VASCULAR COMPRESSION IN TRIGEMINAL NEURALGIA DISCLOSES TRIGEMINAL ROOT SOMATOTOPIC ORGANIZATION
- Gianfranco De Stefano (Italy)
Abstract
Background and Aims:
In Trigeminal Neuralgia (TN) pain is localized in the distribution of one or more branches of the trigeminal nerve. A hallmark of TN is the presence of discrete skin areas able to trigger pain attacks when touched. In classical TN trigeminal reflexes are normal but dedicated MRI studies can recognize a vascular compression with morphological changes of trigeminal root. In this combined clinical, neuroimaging and neurophysiological study we aim to disclose trigeminal root somatotopic organization.
Methods:
We enrolled 53 patients with a definite diagnosis of classical TN. From MRI images we measured the polar coordinates of the impacting vessel on the trigeminal root circumference and then correlate it with pain distribution, trigger zones and latencies of the early components of the trigeminal reflexes.
Results:
Pain in V1, V2 and V3 is associated, respectively, with vascular compression in the medial, superior and lateral aspect of the nerve (p<0.05). Cutaneous trigger zones are associated with corresponding region of the circumference (p<0.05). Increased latency of the R1 component of the blink reflex is associated with medial compression, while increased latency of the SP1 component of the masseter inhibitory reflex is associated with inferomedial compression when the reflex is evoked from the infraorbital nerve, and with lateral compression when it is evoked from the mental nerve (p<0.05).
Conclusions:
In TN, pain distribution, trigger zones and increased latencies of trigeminal reflexes are correlated with specific sites of neurovascular compression along trigeminal root circumference, disclosing its somatotopic organization.
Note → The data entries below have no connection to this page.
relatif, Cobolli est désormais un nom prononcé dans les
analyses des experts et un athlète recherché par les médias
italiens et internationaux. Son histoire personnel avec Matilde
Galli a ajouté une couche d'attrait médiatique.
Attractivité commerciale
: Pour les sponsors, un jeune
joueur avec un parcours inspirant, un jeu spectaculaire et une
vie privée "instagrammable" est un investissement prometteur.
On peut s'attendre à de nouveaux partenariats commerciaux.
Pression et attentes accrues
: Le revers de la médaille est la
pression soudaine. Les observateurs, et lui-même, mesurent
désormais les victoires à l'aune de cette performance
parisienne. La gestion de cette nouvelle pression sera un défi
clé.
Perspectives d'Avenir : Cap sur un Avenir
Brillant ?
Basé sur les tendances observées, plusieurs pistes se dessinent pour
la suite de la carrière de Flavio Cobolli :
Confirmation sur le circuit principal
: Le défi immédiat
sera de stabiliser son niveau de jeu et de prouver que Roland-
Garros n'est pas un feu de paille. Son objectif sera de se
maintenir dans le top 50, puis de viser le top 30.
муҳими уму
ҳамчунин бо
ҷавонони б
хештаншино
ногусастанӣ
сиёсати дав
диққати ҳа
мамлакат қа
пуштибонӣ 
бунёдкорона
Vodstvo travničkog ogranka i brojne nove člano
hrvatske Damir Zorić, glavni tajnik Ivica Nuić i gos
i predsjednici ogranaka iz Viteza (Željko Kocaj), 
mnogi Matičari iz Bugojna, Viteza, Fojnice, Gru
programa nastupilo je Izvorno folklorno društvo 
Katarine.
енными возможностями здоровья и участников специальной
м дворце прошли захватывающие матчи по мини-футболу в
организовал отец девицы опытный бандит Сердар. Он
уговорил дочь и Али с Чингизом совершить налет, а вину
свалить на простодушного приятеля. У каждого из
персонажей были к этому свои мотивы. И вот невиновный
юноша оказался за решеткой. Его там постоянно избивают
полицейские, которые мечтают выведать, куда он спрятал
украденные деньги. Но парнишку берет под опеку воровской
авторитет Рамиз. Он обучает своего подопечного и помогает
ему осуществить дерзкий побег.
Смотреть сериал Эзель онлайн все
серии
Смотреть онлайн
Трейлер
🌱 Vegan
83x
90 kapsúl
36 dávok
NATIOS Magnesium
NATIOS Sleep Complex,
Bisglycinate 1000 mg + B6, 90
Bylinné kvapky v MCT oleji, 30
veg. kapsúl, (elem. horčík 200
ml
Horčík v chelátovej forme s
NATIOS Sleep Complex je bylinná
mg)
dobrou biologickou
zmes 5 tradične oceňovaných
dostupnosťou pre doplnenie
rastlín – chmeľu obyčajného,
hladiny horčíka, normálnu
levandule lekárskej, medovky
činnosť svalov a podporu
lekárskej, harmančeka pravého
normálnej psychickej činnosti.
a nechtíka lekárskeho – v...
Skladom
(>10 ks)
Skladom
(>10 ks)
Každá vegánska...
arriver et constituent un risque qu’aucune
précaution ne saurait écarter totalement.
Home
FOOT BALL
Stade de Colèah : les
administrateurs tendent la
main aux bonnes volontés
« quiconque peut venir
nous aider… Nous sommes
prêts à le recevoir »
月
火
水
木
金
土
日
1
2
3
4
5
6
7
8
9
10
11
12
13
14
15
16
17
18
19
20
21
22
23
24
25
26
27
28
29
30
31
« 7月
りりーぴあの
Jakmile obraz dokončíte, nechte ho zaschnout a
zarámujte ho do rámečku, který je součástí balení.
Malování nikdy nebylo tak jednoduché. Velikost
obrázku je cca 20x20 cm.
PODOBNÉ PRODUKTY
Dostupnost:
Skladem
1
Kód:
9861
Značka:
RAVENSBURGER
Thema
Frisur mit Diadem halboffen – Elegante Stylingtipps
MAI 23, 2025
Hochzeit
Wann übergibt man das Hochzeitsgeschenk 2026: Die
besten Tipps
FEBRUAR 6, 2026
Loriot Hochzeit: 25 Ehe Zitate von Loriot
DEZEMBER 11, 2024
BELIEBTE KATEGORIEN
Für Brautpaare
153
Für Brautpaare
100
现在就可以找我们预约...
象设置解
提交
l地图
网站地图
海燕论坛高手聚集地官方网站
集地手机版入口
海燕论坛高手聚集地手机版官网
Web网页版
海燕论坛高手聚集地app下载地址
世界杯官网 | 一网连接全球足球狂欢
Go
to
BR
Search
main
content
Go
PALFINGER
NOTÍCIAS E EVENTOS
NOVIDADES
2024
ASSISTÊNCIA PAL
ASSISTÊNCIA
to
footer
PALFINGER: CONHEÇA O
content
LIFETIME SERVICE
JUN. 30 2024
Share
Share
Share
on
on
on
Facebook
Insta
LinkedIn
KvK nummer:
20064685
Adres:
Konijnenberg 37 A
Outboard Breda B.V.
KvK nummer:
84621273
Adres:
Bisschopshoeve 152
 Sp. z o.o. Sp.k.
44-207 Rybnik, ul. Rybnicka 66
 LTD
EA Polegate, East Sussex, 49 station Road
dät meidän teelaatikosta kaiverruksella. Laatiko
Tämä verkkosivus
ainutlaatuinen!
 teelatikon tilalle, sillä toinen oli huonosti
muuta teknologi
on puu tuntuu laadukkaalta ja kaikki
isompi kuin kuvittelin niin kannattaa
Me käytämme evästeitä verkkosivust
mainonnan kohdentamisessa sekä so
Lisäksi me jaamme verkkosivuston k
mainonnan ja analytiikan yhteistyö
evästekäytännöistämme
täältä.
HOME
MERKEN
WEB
Presenter of 1 Presentation
NEUROPATHIC PAIN AND SMALL-FIBER RELATED SYMPTOMS IN LATE-ONSET TRANSTHYRETIN FAMILIAL AMYLOID POLYNEUROPATHY (TTR-FAP): A CLINICAL, NEUROPHYSIOLOGICAL AND SKIN BIOPSY STUDY.
- Pietro Falco (Italy)
Abstract
Background and Aims:
Neuropathic pain and small-fibers related symptoms have been poorly studied in late-onset TTR-FAP patients, though small-fibre damage is traditionally considered a diagnostic disease clue. Our study aims at assessing neuropathic pain and small fiber-related symptoms in TTR-FAP, besides correlations with specific neurophysiological and skin biopsy findings.
Methods:
We enrolled 21 TTR-FAP patients and 11 asymptomatic TTR mutations carriers. Each individual underwent clinical examination, DN4, NPSI, SFN-SIQ questionnaires, nerve conduction study, Quantitative sensory testing (QST) and skin biopsy. PGP9.5 intraepidermal (IENFD) and piloerector muscle (PMNFD) nerve fiber density was assessed from distal skin samples, along with semi-quantitative evaluation of sweat gland innervation (GNFD). Skin biopsy variables were compared with those from 20 healthy subjects.
Results:
81% patients and 64% carriers showed IENFD, PMNFD and GNFD reduction (p=<0.01), respect to healthy subjects. 71% patients and no carrier presented neuropathic pain, being pins and needles and burning pain the most frequently reported. 50% of patients complained of orthostatic intolerance, palpitations, gastro-intestinal and urinary disturbances and xerostomia, whereas 40% of carriers complained of orthostatic intolerance. Neuropathic pain and small fiber-related symptoms questionnaires scores correlated with distal IENFD, PMNFD, GNFD, QST variables and sural SAP impairment. All neurophysiological and skin biopsy variables negatively correlated with disease stage and duration.
Conclusions:
TTR-FAP patients frequently report neuropathic pain, with higher ratings in advanced disease stages, whereas autonomic dysfunction is less frequently complained. However, since asymptomatic disease stages, a similar small sensory and autonomic fibers involvement is detected by skin biopsy.